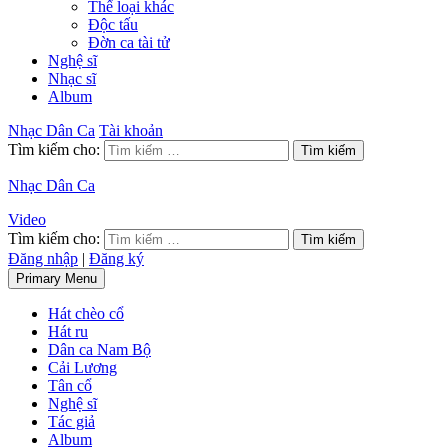
Thể loại khác
Độc tấu
Đờn ca tài tử
Nghệ sĩ
Nhạc sĩ
Album
Nhạc Dân Ca
Tài khoản
Tìm kiếm cho:
Nhạc Dân Ca
Video
Tìm kiếm cho:
Đăng nhập
|
Đăng ký
Primary Menu
Hát chèo cổ
Hát ru
Dân ca Nam Bộ
Cải Lương
Tân cổ
Nghệ sĩ
Tác giả
Album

# # # # #

--- Work to be completed ---
Without the pictures, write out the whole listing exactly as it appears.

--- Reply ---
Thể loại khác
Độc tấu
Đờn ca tài tử
Nghệ sĩ
Nhạc sĩ
Album
Nhạc Dân Ca
Tài khoản
Tìm kiếm cho:
Nhạc Dân Ca
Video
Tìm kiếm cho:
Đăng nhập
|
Đăng ký
Primary Menu
Hát chèo cổ
Hát ru
Dân ca Nam Bộ
Cải Lương
Tân cổ
Nghệ sĩ
Tác giả
Album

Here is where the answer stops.